Search the data below for "round" and report how many lines contain it, with no other text.

--------------------

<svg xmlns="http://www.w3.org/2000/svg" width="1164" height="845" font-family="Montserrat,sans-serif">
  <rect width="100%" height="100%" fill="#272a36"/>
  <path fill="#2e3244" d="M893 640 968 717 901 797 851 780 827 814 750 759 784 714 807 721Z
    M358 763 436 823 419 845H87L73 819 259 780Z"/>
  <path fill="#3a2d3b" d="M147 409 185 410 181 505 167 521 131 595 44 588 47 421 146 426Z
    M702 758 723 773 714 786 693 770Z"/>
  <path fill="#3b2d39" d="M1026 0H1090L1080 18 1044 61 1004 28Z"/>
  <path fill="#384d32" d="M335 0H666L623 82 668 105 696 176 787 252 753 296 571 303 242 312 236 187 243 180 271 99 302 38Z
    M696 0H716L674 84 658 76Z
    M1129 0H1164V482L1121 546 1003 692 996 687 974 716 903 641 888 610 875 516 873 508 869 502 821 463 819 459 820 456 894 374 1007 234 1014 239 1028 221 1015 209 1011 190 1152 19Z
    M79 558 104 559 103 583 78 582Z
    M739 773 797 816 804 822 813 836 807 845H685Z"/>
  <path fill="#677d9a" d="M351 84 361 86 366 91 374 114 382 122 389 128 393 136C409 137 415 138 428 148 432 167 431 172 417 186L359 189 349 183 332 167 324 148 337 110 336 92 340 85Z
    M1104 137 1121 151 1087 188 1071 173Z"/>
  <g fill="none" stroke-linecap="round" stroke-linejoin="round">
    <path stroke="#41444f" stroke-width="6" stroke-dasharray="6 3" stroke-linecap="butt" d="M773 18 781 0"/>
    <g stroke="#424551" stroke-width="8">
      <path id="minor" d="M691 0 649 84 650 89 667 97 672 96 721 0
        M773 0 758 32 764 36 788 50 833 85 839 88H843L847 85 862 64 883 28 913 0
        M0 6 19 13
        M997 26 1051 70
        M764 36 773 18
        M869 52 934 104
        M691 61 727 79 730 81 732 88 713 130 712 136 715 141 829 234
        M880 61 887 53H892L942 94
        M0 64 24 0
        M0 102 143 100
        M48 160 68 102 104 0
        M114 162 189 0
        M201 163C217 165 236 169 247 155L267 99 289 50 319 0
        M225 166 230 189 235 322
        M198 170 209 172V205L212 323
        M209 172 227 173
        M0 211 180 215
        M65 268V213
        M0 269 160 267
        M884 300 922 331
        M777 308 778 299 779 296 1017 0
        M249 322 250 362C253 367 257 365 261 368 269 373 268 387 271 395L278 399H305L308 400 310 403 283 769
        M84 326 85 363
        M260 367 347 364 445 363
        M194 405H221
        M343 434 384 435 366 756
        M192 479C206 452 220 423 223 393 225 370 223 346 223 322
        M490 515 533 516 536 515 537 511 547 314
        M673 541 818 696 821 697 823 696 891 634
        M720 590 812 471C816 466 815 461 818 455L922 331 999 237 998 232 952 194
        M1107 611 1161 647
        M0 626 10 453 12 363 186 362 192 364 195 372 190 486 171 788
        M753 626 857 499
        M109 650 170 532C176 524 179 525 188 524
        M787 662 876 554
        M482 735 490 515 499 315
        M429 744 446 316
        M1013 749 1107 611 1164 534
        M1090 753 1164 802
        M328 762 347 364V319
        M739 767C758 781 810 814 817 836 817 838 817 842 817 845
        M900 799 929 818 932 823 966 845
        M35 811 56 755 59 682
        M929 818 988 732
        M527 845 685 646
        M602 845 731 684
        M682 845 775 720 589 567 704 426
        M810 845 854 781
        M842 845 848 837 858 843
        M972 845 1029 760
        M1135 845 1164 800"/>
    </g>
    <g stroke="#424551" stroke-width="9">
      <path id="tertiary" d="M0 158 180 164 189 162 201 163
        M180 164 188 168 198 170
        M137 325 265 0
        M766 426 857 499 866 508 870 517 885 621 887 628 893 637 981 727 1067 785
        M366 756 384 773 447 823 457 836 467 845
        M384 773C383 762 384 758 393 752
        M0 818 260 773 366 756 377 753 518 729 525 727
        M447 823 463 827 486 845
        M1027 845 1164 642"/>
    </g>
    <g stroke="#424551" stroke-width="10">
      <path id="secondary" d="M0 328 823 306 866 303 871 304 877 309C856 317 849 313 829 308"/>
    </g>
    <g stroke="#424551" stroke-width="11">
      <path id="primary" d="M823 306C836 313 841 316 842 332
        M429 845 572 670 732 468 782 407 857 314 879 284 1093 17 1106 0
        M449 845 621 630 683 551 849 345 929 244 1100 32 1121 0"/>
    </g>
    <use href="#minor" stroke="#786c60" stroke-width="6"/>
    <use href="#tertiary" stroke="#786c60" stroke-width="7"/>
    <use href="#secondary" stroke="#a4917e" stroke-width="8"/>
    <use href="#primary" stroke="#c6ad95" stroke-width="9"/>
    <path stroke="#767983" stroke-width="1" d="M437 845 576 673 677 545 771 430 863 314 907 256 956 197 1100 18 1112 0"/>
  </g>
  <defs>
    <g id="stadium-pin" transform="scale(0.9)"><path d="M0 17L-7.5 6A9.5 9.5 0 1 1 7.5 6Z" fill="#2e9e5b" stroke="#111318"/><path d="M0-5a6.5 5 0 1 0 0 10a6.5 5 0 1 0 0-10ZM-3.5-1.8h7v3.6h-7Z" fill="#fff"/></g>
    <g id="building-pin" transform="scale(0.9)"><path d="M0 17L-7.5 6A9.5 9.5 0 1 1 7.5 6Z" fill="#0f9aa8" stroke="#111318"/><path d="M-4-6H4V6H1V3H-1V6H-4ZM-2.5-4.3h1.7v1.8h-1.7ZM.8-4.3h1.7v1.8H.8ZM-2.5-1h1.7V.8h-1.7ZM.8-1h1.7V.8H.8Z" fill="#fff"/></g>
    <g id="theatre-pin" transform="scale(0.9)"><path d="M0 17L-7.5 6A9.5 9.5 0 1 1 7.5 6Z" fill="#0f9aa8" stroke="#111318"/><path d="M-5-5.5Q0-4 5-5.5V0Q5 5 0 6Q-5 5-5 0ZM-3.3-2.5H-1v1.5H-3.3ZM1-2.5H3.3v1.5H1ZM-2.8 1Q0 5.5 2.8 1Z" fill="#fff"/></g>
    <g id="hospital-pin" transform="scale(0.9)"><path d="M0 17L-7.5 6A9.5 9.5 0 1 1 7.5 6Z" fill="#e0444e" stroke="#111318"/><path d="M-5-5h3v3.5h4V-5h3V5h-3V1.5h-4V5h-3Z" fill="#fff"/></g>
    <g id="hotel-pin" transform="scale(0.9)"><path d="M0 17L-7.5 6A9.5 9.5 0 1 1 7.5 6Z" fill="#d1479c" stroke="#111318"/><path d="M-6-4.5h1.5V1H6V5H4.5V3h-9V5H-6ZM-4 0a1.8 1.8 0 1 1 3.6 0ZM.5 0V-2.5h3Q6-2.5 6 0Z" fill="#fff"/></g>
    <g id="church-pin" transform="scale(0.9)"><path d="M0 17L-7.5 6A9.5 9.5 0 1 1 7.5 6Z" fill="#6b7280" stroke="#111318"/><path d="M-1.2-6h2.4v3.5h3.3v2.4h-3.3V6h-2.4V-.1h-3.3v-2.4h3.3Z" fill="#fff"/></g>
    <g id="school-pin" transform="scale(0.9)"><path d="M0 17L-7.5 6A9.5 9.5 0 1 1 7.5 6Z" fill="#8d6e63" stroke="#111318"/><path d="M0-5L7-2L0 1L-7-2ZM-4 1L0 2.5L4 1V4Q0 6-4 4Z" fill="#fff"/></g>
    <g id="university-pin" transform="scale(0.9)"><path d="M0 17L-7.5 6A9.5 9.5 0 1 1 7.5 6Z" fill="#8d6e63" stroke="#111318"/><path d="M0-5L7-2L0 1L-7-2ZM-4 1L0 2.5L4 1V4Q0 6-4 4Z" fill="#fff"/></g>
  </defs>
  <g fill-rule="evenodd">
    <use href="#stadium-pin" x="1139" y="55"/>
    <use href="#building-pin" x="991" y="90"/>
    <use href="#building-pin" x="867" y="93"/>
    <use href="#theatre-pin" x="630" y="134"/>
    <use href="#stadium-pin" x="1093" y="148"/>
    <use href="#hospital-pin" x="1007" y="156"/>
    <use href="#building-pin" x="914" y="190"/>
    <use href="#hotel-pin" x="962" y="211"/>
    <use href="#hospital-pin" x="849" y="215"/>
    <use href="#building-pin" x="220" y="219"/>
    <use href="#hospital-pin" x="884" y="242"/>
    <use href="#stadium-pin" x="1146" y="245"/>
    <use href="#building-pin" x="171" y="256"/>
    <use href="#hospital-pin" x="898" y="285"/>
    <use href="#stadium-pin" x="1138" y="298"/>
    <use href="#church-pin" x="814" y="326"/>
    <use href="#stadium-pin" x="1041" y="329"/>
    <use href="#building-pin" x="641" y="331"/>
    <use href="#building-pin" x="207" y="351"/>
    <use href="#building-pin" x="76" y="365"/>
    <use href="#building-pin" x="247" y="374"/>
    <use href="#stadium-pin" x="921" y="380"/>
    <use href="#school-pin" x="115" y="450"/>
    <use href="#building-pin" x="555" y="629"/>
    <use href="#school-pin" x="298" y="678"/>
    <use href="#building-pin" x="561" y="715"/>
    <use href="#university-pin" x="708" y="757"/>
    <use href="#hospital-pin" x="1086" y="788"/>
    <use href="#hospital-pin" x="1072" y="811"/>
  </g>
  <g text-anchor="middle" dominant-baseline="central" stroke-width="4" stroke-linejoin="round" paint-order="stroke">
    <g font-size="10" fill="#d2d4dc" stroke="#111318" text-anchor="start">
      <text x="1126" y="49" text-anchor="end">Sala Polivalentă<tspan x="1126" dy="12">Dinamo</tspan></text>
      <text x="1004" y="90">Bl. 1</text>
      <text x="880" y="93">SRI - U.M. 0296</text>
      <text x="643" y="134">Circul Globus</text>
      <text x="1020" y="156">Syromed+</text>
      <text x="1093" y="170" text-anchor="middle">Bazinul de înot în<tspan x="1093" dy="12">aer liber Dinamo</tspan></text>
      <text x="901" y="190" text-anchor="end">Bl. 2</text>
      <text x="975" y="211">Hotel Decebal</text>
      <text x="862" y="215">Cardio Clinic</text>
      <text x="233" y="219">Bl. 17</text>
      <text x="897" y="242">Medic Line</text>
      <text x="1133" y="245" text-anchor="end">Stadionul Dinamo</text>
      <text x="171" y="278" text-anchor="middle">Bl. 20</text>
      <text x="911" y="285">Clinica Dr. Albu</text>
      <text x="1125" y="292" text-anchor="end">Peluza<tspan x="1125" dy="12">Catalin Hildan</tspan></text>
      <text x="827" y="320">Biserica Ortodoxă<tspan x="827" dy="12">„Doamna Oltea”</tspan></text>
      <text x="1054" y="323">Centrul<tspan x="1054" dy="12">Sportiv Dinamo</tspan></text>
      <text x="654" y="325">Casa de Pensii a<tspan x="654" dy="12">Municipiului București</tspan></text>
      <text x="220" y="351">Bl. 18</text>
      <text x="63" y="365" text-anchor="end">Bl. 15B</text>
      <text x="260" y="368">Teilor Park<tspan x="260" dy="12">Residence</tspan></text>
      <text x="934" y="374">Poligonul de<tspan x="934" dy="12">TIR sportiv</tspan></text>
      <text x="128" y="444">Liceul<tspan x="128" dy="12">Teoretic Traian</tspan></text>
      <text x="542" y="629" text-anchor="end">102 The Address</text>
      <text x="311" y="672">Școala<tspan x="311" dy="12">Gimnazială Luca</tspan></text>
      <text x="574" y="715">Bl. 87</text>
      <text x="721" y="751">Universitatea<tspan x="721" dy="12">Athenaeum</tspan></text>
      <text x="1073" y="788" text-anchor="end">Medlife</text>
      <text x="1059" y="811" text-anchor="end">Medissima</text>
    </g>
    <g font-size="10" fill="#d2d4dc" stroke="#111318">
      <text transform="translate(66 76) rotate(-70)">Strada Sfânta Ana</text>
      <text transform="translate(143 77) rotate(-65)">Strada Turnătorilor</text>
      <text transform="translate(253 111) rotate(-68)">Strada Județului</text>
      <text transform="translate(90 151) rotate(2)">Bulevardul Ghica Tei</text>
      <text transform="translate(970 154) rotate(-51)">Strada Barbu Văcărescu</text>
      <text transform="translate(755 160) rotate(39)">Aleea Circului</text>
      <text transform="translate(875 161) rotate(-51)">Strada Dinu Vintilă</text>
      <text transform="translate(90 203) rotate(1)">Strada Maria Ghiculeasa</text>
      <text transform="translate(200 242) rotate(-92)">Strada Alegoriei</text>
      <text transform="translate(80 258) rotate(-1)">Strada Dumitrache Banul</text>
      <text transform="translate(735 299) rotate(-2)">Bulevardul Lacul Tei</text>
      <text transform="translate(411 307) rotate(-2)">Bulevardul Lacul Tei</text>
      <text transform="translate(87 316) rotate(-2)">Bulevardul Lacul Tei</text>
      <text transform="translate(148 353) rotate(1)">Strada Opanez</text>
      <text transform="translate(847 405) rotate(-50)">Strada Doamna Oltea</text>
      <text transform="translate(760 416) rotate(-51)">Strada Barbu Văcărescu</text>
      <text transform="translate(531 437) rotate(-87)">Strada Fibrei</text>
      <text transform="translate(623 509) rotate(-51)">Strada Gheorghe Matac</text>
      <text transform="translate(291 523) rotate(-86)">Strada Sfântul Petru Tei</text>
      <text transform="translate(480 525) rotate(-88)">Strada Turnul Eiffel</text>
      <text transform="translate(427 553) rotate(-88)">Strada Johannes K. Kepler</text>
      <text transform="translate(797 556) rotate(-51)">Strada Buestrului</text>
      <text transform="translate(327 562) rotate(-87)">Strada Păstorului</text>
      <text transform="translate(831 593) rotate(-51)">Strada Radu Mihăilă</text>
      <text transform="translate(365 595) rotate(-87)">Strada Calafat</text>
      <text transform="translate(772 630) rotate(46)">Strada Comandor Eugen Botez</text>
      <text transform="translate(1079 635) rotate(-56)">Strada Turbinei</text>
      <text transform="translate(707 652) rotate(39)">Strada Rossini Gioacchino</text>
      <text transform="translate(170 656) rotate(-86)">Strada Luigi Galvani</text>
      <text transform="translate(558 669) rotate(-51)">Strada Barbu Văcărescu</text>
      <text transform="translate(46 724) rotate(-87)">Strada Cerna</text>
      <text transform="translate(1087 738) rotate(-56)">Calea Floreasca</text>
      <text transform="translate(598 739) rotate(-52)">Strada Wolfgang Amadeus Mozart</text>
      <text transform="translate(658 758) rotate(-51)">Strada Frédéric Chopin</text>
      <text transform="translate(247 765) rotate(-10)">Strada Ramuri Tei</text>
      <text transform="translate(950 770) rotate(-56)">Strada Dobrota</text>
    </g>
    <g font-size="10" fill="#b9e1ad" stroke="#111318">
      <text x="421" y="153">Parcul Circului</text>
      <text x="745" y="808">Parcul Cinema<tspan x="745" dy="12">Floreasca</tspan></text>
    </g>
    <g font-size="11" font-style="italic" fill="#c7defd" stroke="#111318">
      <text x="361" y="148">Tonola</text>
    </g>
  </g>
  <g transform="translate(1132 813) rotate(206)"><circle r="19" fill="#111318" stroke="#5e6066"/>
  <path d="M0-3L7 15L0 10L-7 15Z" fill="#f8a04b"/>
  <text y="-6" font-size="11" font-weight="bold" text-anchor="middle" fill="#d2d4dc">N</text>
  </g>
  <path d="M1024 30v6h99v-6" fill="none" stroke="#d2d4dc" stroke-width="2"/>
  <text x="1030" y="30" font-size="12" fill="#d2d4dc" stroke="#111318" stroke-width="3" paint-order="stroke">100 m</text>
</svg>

--------------------

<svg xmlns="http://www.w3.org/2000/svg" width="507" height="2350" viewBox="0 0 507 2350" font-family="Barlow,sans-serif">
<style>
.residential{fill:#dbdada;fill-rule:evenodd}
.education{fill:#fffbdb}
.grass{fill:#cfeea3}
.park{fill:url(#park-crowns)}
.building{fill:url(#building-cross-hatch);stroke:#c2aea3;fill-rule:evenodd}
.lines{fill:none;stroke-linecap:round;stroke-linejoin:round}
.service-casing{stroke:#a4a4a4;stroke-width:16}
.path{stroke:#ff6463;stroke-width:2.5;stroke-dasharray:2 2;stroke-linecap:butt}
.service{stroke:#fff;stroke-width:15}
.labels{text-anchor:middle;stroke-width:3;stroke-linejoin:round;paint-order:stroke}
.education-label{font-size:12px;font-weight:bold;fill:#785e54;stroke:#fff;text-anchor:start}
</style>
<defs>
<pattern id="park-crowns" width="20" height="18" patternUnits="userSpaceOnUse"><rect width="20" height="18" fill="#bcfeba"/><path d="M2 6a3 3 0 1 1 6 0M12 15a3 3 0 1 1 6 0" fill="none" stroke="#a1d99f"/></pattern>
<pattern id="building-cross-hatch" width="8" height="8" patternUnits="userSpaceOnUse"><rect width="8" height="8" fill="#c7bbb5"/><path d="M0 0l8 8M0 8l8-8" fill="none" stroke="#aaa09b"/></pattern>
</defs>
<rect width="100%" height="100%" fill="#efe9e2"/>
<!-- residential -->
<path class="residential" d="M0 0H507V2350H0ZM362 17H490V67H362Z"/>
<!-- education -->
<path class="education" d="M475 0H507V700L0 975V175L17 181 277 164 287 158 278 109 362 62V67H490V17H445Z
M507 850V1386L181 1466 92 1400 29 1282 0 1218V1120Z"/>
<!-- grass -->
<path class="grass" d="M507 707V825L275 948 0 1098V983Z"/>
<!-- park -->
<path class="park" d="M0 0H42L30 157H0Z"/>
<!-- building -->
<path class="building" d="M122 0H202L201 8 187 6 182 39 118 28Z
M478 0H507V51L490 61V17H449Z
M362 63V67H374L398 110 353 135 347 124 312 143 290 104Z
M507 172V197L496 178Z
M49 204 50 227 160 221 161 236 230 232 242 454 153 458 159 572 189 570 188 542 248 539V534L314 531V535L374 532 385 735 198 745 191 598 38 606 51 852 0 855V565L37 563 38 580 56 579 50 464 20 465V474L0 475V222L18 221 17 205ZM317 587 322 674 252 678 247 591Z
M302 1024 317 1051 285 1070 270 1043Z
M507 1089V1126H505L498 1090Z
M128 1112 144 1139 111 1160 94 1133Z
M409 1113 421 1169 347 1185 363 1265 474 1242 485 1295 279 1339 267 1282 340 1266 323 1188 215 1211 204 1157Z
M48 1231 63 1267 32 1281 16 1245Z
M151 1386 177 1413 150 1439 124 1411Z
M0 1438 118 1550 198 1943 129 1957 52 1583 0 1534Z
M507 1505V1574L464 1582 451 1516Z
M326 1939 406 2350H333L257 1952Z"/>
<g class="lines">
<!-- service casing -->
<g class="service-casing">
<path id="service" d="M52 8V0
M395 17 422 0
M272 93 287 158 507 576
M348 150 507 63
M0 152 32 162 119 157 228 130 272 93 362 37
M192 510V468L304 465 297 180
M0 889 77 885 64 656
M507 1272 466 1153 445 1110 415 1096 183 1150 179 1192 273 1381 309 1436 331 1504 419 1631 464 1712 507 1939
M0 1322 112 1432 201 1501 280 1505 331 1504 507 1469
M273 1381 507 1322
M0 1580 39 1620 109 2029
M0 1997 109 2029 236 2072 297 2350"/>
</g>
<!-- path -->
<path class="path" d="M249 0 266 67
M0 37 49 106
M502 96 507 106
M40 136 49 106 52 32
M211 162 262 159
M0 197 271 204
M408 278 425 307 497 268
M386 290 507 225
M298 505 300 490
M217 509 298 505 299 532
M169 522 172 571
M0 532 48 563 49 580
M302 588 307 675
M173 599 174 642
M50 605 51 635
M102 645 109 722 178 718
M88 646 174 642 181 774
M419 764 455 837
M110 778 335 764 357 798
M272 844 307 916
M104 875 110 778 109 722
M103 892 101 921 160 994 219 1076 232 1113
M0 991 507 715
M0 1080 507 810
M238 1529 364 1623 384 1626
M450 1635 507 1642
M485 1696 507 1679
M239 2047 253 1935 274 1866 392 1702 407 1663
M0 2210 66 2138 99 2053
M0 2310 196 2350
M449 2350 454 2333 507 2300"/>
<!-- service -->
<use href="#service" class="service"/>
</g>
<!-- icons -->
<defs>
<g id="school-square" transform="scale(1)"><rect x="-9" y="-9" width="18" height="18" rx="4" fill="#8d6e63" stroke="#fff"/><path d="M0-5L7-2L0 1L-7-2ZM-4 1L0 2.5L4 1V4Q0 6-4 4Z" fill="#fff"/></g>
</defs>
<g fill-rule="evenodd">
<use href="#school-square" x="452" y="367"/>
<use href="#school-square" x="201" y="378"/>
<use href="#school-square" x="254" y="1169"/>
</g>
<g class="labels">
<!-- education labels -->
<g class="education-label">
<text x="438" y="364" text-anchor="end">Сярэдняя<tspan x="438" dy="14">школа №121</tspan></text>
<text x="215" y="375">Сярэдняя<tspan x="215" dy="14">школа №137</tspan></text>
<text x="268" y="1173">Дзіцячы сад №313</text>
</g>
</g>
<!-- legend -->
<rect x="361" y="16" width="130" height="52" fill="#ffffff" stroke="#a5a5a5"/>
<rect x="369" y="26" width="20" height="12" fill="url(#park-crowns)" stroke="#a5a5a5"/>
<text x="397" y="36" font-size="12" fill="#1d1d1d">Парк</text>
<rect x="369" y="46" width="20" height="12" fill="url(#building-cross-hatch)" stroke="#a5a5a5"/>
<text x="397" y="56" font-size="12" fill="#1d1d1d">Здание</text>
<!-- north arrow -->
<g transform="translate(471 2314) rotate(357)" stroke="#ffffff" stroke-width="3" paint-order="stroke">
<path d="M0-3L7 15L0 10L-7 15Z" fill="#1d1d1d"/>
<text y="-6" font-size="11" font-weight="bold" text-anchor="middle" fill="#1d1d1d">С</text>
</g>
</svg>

--------------------

WRITTEN SOLUTION
4